Excerpt
--- --- ---

# BARITONE TOURNAMENT (Round 1, Match #3): Ruffo v Milnes



## Bonetan (Dec 22, 2016)

Titta Ruffo, Italy, 1877-1953






Sherrill Milnes, USA, 1935-






Who's singing did you prefer and why?


----------



## The Conte (May 31, 2015)

Two of my favourite baritones! I haven't listened yet, but I think Ruffo will be superb (technically perfect and polished), whereas Milnes will give a more nuanced delivery of the text with less vocal elegance.

How to pick a winner!

I will listen later and see if my expectations are right.

N.


----------



## Barelytenor (Nov 19, 2011)

I love Ruffo but think he took liberties that did not help and left out some notes that I think are written, such as the little scale from A back to F on "suo bel viso." It sounded a bit like he was improvising as the spirit moved him, and that was probably a more-acceptable vocal tradition during the period in which he flourished.

Milnes. Used to love him (in the 1970s) when I was a younger baritone. As I have developed more discriminating ears and he aged vocally and developed a vocal wobble and flatting problems on his high notes, I liked him less and less, and listening now to (to me) problem-free singing such as presented here is still a joy. But I can't help but feel a presentiment of things to come in his technique. Nonetheless: glorious high notes, huge free voice, excellent musicianship, all win over Ruffo to me.


----------



## adriesba (Dec 30, 2019)

I liked both, but I am voting for Ruffo. Milnes is good, but I personally would like some more intensity and raging passion and less dreaminess and gentleness. A good case could be made for either, and it probably largely comes done to personal preference here. That's my take.


----------



## Azol (Jan 25, 2015)

Milnes for me. Even with all his quirks (vowels' articulation especially!) and problems developed later in his career, I can't help but love his voice and emotional singing. Here he delivers a perfect rendition, with heart and intelligence.


----------



## nina foresti (Mar 11, 2014)

Oh dear me! I found that there was no contest between the two. Ruffo's expressions and embellishments were far superior and his passion came right through the recording, whereas Milnes gave a crystal clear and straight rendition of the aria but with a lack of emotional attachment.
For me? Ruffo all the way!


----------



## vivalagentenuova (Jun 11, 2019)

It's not even close. Ruffo is superior in every way. Superior line, superior interpretation, superior tone production. Milnes does not sing well. Take 2:11-17. That's the sort of effect that he will get praised for by critics because it's "sensitive", but it is not proper piano singing. He's choking the sound, not shifting towards head voice (or if that's what he's trying to do it isn't working). Also compare Milnes at 2:23 to Ruffo at 0:53. "Ah l'amor" sounds like "Uh l'uhmuhr" from Milnes, which is representative of his distorted vowels throughout, and it is an effortful phrase. Ruffo's vowels are pure and ringing, and it sounds natural and easy. Such comparisons can be made phrase by phrase for the entire aria. I don't think Milnes deserves praise for attempting to "follow the score sensitively" while being unable to do so in a legitimate way. Milnes doesn't sound "in love" because some parts are quieter than other parts; he sounds like he's in pain the whole time because his voice just can't do what it needs to sing the aria freely and naturally. Ruffo sounds ardent, assured, and conveys the proper veneer of nobility. It's a great rendition, certainly the best we've had in the tournament so far.

--- --- ---

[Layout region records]
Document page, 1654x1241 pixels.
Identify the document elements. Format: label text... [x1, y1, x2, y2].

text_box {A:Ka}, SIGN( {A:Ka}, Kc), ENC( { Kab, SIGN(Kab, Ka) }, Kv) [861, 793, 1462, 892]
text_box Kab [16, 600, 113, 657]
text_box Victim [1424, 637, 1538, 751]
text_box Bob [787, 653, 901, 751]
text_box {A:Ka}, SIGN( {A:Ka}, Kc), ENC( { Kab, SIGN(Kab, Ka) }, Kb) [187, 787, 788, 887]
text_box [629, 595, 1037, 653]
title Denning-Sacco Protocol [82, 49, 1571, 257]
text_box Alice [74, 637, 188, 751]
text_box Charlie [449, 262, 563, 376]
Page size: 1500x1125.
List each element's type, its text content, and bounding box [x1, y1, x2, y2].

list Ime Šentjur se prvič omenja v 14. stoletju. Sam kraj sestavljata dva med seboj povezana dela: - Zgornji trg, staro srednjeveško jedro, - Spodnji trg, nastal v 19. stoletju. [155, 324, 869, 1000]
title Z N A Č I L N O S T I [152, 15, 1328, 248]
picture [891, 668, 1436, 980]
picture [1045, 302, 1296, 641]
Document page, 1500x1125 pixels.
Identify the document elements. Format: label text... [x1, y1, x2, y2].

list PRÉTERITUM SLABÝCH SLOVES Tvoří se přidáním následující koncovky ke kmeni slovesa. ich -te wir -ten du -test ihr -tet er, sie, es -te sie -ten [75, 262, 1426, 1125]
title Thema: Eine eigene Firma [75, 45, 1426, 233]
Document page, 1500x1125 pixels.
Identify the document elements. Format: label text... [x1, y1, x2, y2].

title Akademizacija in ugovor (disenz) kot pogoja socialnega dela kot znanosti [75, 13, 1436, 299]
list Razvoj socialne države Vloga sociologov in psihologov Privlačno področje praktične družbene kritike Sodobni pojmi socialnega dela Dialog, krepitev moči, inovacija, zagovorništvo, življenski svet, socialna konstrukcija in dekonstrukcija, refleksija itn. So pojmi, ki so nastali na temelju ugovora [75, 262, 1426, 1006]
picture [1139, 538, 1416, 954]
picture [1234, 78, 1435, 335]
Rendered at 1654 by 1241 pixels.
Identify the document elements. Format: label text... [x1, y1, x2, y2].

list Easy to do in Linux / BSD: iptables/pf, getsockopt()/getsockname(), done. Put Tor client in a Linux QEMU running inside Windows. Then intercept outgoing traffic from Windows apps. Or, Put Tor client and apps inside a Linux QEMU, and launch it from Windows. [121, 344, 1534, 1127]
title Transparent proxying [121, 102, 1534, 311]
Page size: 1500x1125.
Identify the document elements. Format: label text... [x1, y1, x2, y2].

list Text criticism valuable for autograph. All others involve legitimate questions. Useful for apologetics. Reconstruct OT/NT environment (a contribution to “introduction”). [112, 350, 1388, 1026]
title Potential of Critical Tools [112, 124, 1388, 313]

--- --- ---

Work to complete
A – Reproduce the stretch of the baritone forum thread from "Who's singing did" through "less vocal elegance." without changing a word.
B – Output the stretch of the listing from the line containing "Rendered at 1654 by 1241 pixels." through the line containing "title Transparent proxying", both included, as a JSON list of strings with one string per line and blank lines omitted.
The forum thread and the listing are unrelated to each other.

Written answers
A –
Who's singing did you prefer and why?


----------



## The Conte (May 31, 2015)

Two of my favourite baritones! I haven't listened yet, but I think Ruffo will be superb (technically perfect and polished), whereas Milnes will give a more nuanced delivery of the text with less vocal elegance.

B –
[
  "Rendered at 1654 by 1241 pixels.",
  "Identify the document elements. Format: label text... [x1, y1, x2, y2].",
  "list Easy to do in Linux / BSD: iptables/pf, getsockopt()/getsockname(), done. Put Tor client in a Linux QEMU running inside Windows. Then intercept outgoing traffic from Windows apps. Or, Put Tor client and apps inside a Linux QEMU, and launch it from Windows. [121, 344, 1534, 1127]",
  "title Transparent proxying [121, 102, 1534, 311]"
]